In an increasingly complex world, businesses need to simplify how they communicate, collaborate, and seamlessly integrate third-party applications into their operations and processes. Star2Star meets that need with its patented cloud-native collaboration platform designed for modern business.
Star2Star has delivered consistently innovative solutions for business communications and collaboration challenges since 2006. Throughout its history, it has demonstrated a commitment to the continuous improvement of cutting-edge technology to anticipate and address the rapidly evolving needs of businesses on the move. The company entered the market in 2007 as one of the limited number of Unified Communications as a Service (“UCaaS”) providers with a cloud platform that combined cloud flexibility with a reliable proprietary network, and the ability to deploy an on-premise voice optimized SD-WAN. Today, Star2Star’s suite of communication and collaboration solutions offers value, reliability, quality, scalability, and the capacity to unify people and processes within an intuitive, cloud-native environment.
Star2Star has been named to such prestigious lists as the Deloitte Technology Fast 500, Inc. 500|5000, Omdia Top 10 UCaaS Service Provider, and Forbes Most Promising Companies. Recognition of its pioneering innovation in the cloud market extends to major industry analyst indicators such as inclusion in the Frost Radar North American Hosted IP Telephony and UCaaS Industry reports and the Gartner Magic Quadrant for UCaaS, Worldwide.

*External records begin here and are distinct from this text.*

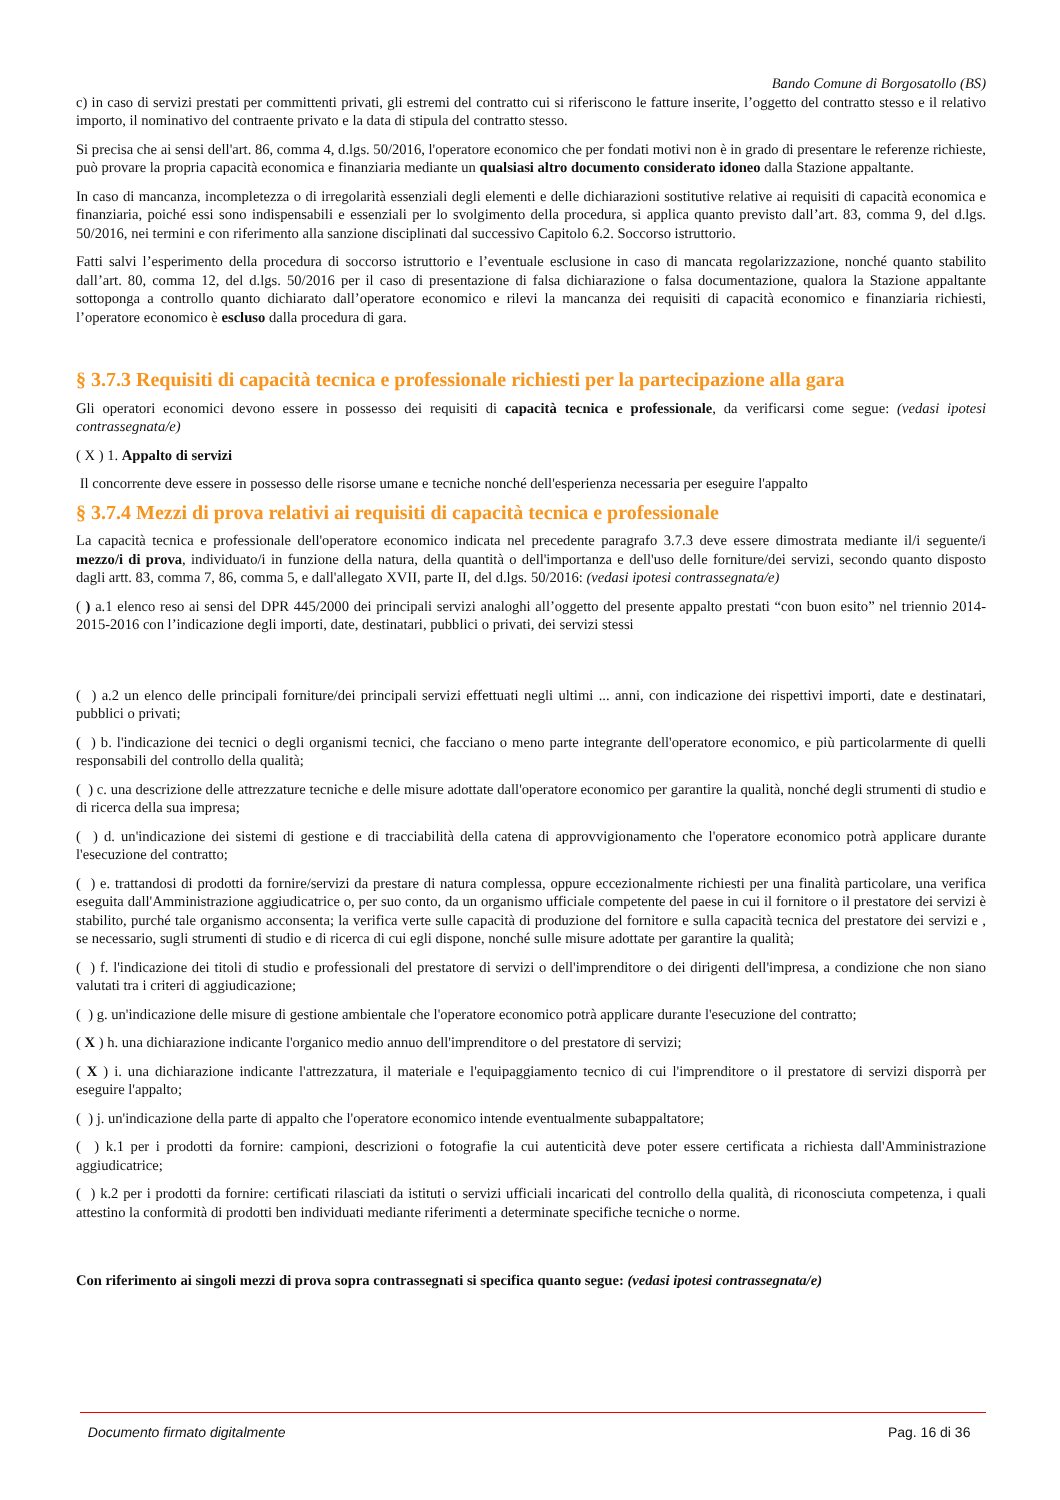Bando Comune di Borgosatollo (BS)
c) in caso di servizi prestati per committenti privati, gli estremi del contratto cui si riferiscono le fatture inserite, l’oggetto del contratto stesso e il relativo importo, il nominativo del contraente privato e la data di stipula del contratto stesso.
Si precisa che ai sensi dell'art. 86, comma 4, d.lgs. 50/2016, l'operatore economico che per fondati motivi non è in grado di presentare le referenze richieste, può provare la propria capacità economica e finanziaria mediante un qualsiasi altro documento considerato idoneo dalla Stazione appaltante.
In caso di mancanza, incompletezza o di irregolarità essenziali degli elementi e delle dichiarazioni sostitutive relative ai requisiti di capacità economica e finanziaria, poiché essi sono indispensabili e essenziali per lo svolgimento della procedura, si applica quanto previsto dall’art. 83, comma 9, del d.lgs. 50/2016, nei termini e con riferimento alla sanzione disciplinati dal successivo Capitolo 6.2. Soccorso istruttorio.
Fatti salvi l’esperimento della procedura di soccorso istruttorio e l’eventuale esclusione in caso di mancata regolarizzazione, nonché quanto stabilito dall’art. 80, comma 12, del d.lgs. 50/2016 per il caso di presentazione di falsa dichiarazione o falsa documentazione, qualora la Stazione appaltante sottoponga a controllo quanto dichiarato dall’operatore economico e rilevi la mancanza dei requisiti di capacità economico e finanziaria richiesti, l’operatore economico è escluso dalla procedura di gara.
§ 3.7.3 Requisiti di capacità tecnica e professionale richiesti per la partecipazione alla gara
Gli operatori economici devono essere in possesso dei requisiti di capacità tecnica e professionale, da verificarsi come segue: (vedasi ipotesi contrassegnata/e)
( X ) 1. Appalto di servizi
Il concorrente deve essere in possesso delle risorse umane e tecniche nonché dell'esperienza necessaria per eseguire l'appalto
§ 3.7.4 Mezzi di prova relativi ai requisiti di capacità tecnica e professionale
La capacità tecnica e professionale dell'operatore economico indicata nel precedente paragrafo 3.7.3 deve essere dimostrata mediante il/i seguente/i mezzo/i di prova, individuato/i in funzione della natura, della quantità o dell'importanza e dell'uso delle forniture/dei servizi, secondo quanto disposto dagli artt. 83, comma 7, 86, comma 5, e dall'allegato XVII, parte II, del d.lgs. 50/2016: (vedasi ipotesi contrassegnata/e)
( ) a.1 elenco reso ai sensi del DPR 445/2000 dei principali servizi analoghi all’oggetto del presente appalto prestati “con buon esito” nel triennio 2014-2015-2016 con l’indicazione degli importi, date, destinatari, pubblici o privati, dei servizi stessi
( ) a.2 un elenco delle principali forniture/dei principali servizi effettuati negli ultimi ... anni, con indicazione dei rispettivi importi, date e destinatari, pubblici o privati;
( ) b. l'indicazione dei tecnici o degli organismi tecnici, che facciano o meno parte integrante dell'operatore economico, e più particolarmente di quelli responsabili del controllo della qualità;
( ) c. una descrizione delle attrezzature tecniche e delle misure adottate dall'operatore economico per garantire la qualità, nonché degli strumenti di studio e di ricerca della sua impresa;
( ) d. un'indicazione dei sistemi di gestione e di tracciabilità della catena di approvvigionamento che l'operatore economico potrà applicare durante l'esecuzione del contratto;
( ) e. trattandosi di prodotti da fornire/servizi da prestare di natura complessa, oppure eccezionalmente richiesti per una finalità particolare, una verifica eseguita dall'Amministrazione aggiudicatrice o, per suo conto, da un organismo ufficiale competente del paese in cui il fornitore o il prestatore dei servizi è stabilito, purché tale organismo acconsenta; la verifica verte sulle capacità di produzione del fornitore e sulla capacità tecnica del prestatore dei servizi e , se necessario, sugli strumenti di studio e di ricerca di cui egli dispone, nonché sulle misure adottate per garantire la qualità;
( ) f. l'indicazione dei titoli di studio e professionali del prestatore di servizi o dell'imprenditore o dei dirigenti dell'impresa, a condizione che non siano valutati tra i criteri di aggiudicazione;
( ) g. un'indicazione delle misure di gestione ambientale che l'operatore economico potrà applicare durante l'esecuzione del contratto;
( X ) h. una dichiarazione indicante l'organico medio annuo dell'imprenditore o del prestatore di servizi;
( X ) i. una dichiarazione indicante l'attrezzatura, il materiale e l'equipaggiamento tecnico di cui l'imprenditore o il prestatore di servizi disporrà per eseguire l'appalto;
( ) j. un'indicazione della parte di appalto che l'operatore economico intende eventualmente subappaltatore;
( ) k.1 per i prodotti da fornire: campioni, descrizioni o fotografie la cui autenticità deve poter essere certificata a richiesta dall'Amministrazione aggiudicatrice;
( ) k.2 per i prodotti da fornire: certificati rilasciati da istituti o servizi ufficiali incaricati del controllo della qualità, di riconosciuta competenza, i quali attestino la conformità di prodotti ben individuati mediante riferimenti a determinate specifiche tecniche o norme.
Con riferimento ai singoli mezzi di prova sopra contrassegnati si specifica quanto segue: (vedasi ipotesi contrassegnata/e)
Documento firmato digitalmente Pag. 16 di 36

Cautionary Statement Regarding Forward Looking Statements
This press release contains forward-looking statements. When used in this document, the words such as “could”, “plan”, “estimate”, “expect”, “intend”, “may”, “potential”, “should” and similar expressions indicate forward-looking statements. Readers are cautioned not to place undue reliance on forward-looking statements, as there can be no assurance that the plans, intentions or expectations upon which they are based will occur. Forward-looking statements speak only as of the date they are made, and we do not undertake to update these statements other than as required by law. By their nature, forward-looking statements are based on the opinions and estimates of management on the date that the statements are made and involve numerous assumptions, known and unknown risks and uncertainties, both general and specific, that contribute to the possibility that the predictions, forecasts, projections and other events contemplated by the forward-looking statements will not occur or will differ materially from those expected. Such risks and uncertainties include but are not limited to the impact of the recent cyber attack experienced by Sangoma and resulting data breach and other risk factors as disclosed more fully in the management information circular filed by Sangoma on www.sedar.com. Although Sangoma believes that the expectations represented by such forward-looking statements are reasonable based on the current business environment, there can be no assurance that such expectations will prove to be correct as these expectations are inherently subject to business, economic and competitive uncertainties and contingencies. The forward-looking statements contained in this press release are expressly qualified by this cautionary statement and Sangoma undertakes no obligation to update forward-looking statements if circumstances or management’s estimates or opinions should change except as required by law.
Readers are directed to the Circular and Sangoma’s filings on SEDAR with respect to additional risk factors relating to the Acquisition.
Neither the TSX Venture Exchange nor its Regulation Services Provider (as that term is defined in policies of the TSX Venture Exchange) accepts responsibility for the adequacy or accuracy of this release.